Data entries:
------
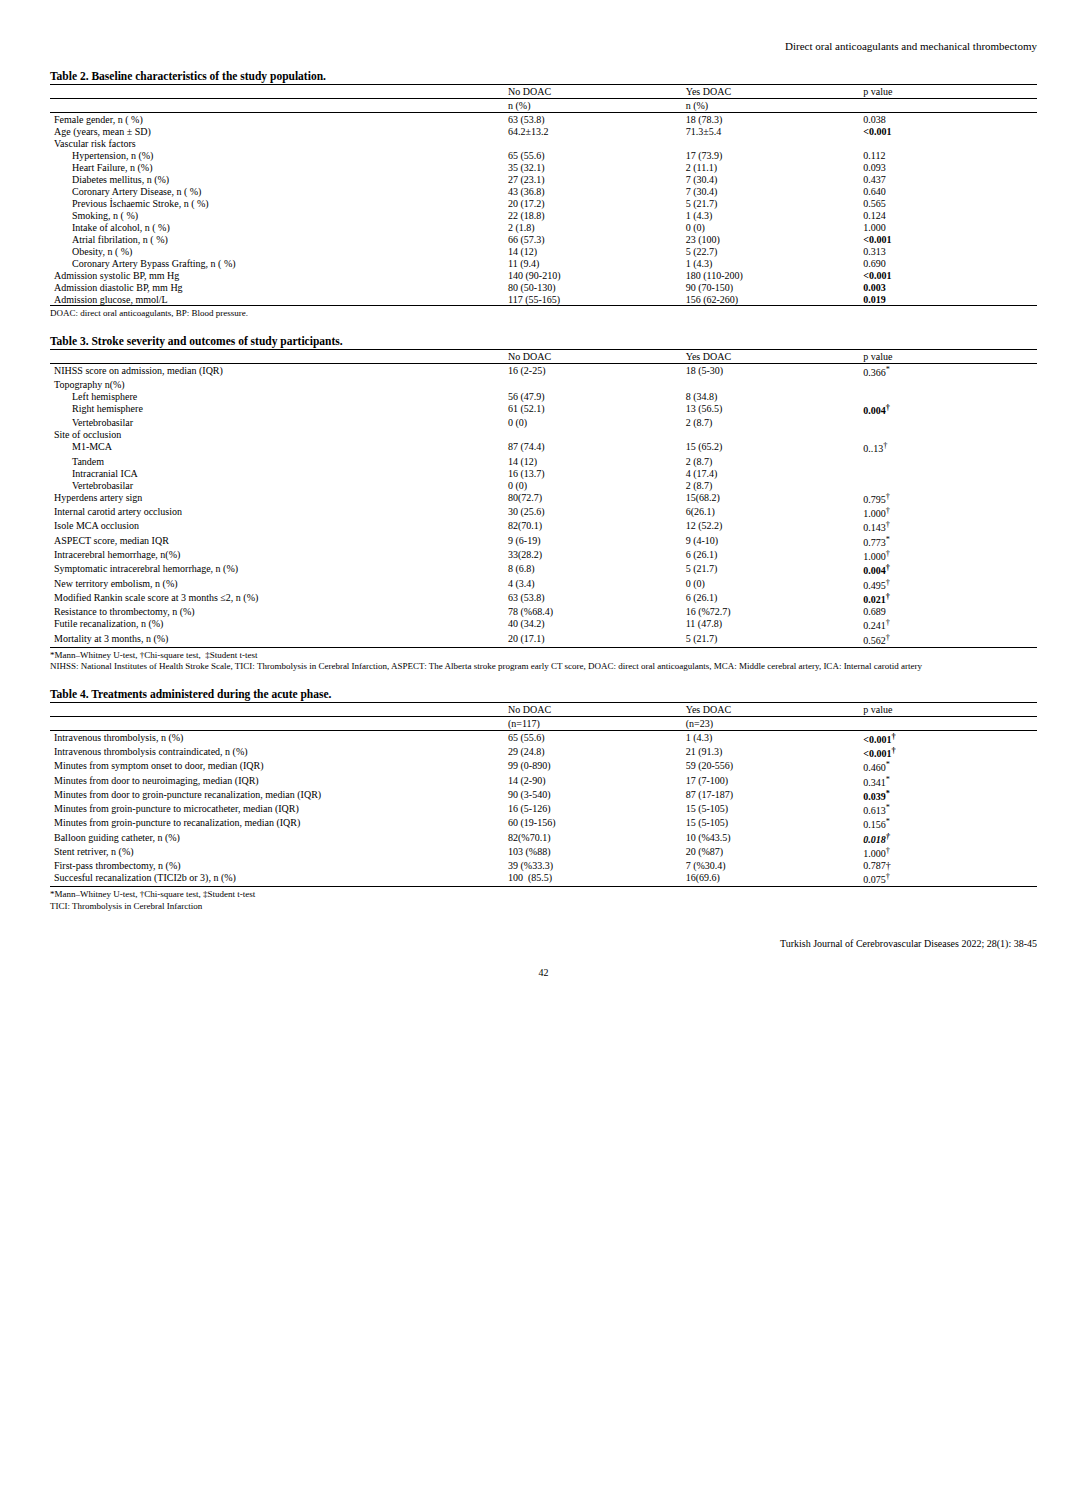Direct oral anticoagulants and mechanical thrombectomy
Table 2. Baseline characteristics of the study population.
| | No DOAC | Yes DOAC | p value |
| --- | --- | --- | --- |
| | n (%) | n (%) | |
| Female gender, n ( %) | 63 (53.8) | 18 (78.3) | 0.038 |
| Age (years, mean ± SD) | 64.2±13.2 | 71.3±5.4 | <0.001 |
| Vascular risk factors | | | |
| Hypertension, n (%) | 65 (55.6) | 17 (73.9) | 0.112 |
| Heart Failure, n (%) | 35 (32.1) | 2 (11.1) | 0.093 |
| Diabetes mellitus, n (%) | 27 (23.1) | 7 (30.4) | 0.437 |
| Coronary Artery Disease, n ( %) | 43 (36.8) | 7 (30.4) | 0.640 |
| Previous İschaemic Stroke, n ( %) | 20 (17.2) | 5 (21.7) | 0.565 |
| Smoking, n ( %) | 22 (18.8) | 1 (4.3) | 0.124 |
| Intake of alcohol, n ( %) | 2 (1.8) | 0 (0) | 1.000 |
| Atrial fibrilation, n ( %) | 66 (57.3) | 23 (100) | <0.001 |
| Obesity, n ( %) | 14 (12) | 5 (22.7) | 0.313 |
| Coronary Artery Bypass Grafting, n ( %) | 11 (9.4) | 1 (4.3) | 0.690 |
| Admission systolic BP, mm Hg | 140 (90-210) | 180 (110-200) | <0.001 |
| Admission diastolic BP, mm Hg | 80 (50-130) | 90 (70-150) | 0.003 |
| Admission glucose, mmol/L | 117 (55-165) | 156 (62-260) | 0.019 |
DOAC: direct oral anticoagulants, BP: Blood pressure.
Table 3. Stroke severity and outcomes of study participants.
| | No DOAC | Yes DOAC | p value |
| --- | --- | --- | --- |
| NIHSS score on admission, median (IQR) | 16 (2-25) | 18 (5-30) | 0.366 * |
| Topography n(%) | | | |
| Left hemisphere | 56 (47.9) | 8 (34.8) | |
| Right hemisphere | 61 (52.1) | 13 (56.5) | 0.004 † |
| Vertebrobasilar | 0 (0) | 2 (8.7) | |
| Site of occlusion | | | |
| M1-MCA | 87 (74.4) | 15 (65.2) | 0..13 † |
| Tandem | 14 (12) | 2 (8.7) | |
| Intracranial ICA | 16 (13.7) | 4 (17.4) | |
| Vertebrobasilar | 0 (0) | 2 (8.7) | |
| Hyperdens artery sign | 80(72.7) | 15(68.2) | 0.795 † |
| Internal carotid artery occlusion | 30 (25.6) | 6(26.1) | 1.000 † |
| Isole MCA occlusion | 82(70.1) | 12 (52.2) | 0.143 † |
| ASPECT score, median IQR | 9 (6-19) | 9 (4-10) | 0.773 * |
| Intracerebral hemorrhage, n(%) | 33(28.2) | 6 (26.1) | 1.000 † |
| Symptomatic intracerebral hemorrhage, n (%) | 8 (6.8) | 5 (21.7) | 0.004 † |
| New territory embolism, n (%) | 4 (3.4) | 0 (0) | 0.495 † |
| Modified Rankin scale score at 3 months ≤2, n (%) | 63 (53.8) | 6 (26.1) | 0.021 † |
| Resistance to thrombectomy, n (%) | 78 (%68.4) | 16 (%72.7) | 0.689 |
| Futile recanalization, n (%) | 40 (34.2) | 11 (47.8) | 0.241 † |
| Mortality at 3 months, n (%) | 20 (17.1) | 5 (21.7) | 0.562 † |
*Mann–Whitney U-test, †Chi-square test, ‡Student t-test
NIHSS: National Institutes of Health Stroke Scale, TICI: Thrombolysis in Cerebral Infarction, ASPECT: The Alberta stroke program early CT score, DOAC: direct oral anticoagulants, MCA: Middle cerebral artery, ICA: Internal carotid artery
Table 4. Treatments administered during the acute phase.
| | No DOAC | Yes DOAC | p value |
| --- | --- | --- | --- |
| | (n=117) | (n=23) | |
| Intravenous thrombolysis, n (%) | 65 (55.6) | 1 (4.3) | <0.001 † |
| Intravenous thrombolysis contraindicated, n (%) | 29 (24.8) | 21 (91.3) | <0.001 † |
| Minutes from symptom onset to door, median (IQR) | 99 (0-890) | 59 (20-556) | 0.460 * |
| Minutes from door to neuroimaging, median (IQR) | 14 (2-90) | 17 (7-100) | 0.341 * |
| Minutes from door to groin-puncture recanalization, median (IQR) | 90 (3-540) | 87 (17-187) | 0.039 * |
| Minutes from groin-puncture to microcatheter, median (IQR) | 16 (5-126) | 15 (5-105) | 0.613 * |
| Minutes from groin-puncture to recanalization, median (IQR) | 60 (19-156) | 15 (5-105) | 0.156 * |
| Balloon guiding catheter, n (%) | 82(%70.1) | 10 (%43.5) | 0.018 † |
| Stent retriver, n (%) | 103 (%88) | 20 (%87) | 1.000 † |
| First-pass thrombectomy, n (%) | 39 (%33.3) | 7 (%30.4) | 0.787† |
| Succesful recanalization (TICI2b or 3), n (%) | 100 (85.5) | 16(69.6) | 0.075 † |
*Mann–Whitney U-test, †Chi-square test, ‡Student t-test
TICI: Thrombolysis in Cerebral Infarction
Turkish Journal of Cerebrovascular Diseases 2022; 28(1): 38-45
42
------
Goal of the exercise:
Retype the data above verbatim, minus images.

Task answer:
Direct oral anticoagulants and mechanical thrombectomy
Table 2. Baseline characteristics of the study population.
| | No DOAC | Yes DOAC | p value |
| --- | --- | --- | --- |
| | n (%) | n (%) | |
| Female gender, n ( %) | 63 (53.8) | 18 (78.3) | 0.038 |
| Age (years, mean ± SD) | 64.2±13.2 | 71.3±5.4 | <0.001 |
| Vascular risk factors | | | |
| Hypertension, n (%) | 65 (55.6) | 17 (73.9) | 0.112 |
| Heart Failure, n (%) | 35 (32.1) | 2 (11.1) | 0.093 |
| Diabetes mellitus, n (%) | 27 (23.1) | 7 (30.4) | 0.437 |
| Coronary Artery Disease, n ( %) | 43 (36.8) | 7 (30.4) | 0.640 |
| Previous İschaemic Stroke, n ( %) | 20 (17.2) | 5 (21.7) | 0.565 |
| Smoking, n ( %) | 22 (18.8) | 1 (4.3) | 0.124 |
| Intake of alcohol, n ( %) | 2 (1.8) | 0 (0) | 1.000 |
| Atrial fibrilation, n ( %) | 66 (57.3) | 23 (100) | <0.001 |
| Obesity, n ( %) | 14 (12) | 5 (22.7) | 0.313 |
| Coronary Artery Bypass Grafting, n ( %) | 11 (9.4) | 1 (4.3) | 0.690 |
| Admission systolic BP, mm Hg | 140 (90-210) | 180 (110-200) | <0.001 |
| Admission diastolic BP, mm Hg | 80 (50-130) | 90 (70-150) | 0.003 |
| Admission glucose, mmol/L | 117 (55-165) | 156 (62-260) | 0.019 |
DOAC: direct oral anticoagulants, BP: Blood pressure.
Table 3. Stroke severity and outcomes of study participants.
| | No DOAC | Yes DOAC | p value |
| --- | --- | --- | --- |
| NIHSS score on admission, median (IQR) | 16 (2-25) | 18 (5-30) | 0.366 * |
| Topography n(%) | | | |
| Left hemisphere | 56 (47.9) | 8 (34.8) | |
| Right hemisphere | 61 (52.1) | 13 (56.5) | 0.004 † |
| Vertebrobasilar | 0 (0) | 2 (8.7) | |
| Site of occlusion | | | |
| M1-MCA | 87 (74.4) | 15 (65.2) | 0..13 † |
| Tandem | 14 (12) | 2 (8.7) | |
| Intracranial ICA | 16 (13.7) | 4 (17.4) | |
| Vertebrobasilar | 0 (0) | 2 (8.7) | |
| Hyperdens artery sign | 80(72.7) | 15(68.2) | 0.795 † |
| Internal carotid artery occlusion | 30 (25.6) | 6(26.1) | 1.000 † |
| Isole MCA occlusion | 82(70.1) | 12 (52.2) | 0.143 † |
| ASPECT score, median IQR | 9 (6-19) | 9 (4-10) | 0.773 * |
| Intracerebral hemorrhage, n(%) | 33(28.2) | 6 (26.1) | 1.000 † |
| Symptomatic intracerebral hemorrhage, n (%) | 8 (6.8) | 5 (21.7) | 0.004 † |
| New territory embolism, n (%) | 4 (3.4) | 0 (0) | 0.495 † |
| Modified Rankin scale score at 3 months ≤2, n (%) | 63 (53.8) | 6 (26.1) | 0.021 † |
| Resistance to thrombectomy, n (%) | 78 (%68.4) | 16 (%72.7) | 0.689 |
| Futile recanalization, n (%) | 40 (34.2) | 11 (47.8) | 0.241 † |
| Mortality at 3 months, n (%) | 20 (17.1) | 5 (21.7) | 0.562 † |
*Mann–Whitney U-test, †Chi-square test, ‡Student t-test
NIHSS: National Institutes of Health Stroke Scale, TICI: Thrombolysis in Cerebral Infarction, ASPECT: The Alberta stroke program early CT score, DOAC: direct oral anticoagulants, MCA: Middle cerebral artery, ICA: Internal carotid artery
Table 4. Treatments administered during the acute phase.
| | No DOAC | Yes DOAC | p value |
| --- | --- | --- | --- |
| | (n=117) | (n=23) | |
| Intravenous thrombolysis, n (%) | 65 (55.6) | 1 (4.3) | <0.001 † |
| Intravenous thrombolysis contraindicated, n (%) | 29 (24.8) | 21 (91.3) | <0.001 † |
| Minutes from symptom onset to door, median (IQR) | 99 (0-890) | 59 (20-556) | 0.460 * |
| Minutes from door to neuroimaging, median (IQR) | 14 (2-90) | 17 (7-100) | 0.341 * |
| Minutes from door to groin-puncture recanalization, median (IQR) | 90 (3-540) | 87 (17-187) | 0.039 * |
| Minutes from groin-puncture to microcatheter, median (IQR) | 16 (5-126) | 15 (5-105) | 0.613 * |
| Minutes from groin-puncture to recanalization, median (IQR) | 60 (19-156) | 15 (5-105) | 0.156 * |
| Balloon guiding catheter, n (%) | 82(%70.1) | 10 (%43.5) | 0.018 † |
| Stent retriver, n (%) | 103 (%88) | 20 (%87) | 1.000 † |
| First-pass thrombectomy, n (%) | 39 (%33.3) | 7 (%30.4) | 0.787† |
| Succesful recanalization (TICI2b or 3), n (%) | 100 (85.5) | 16(69.6) | 0.075 † |
*Mann–Whitney U-test, †Chi-square test, ‡Student t-test
TICI: Thrombolysis in Cerebral Infarction
Turkish Journal of Cerebrovascular Diseases 2022; 28(1): 38-45
42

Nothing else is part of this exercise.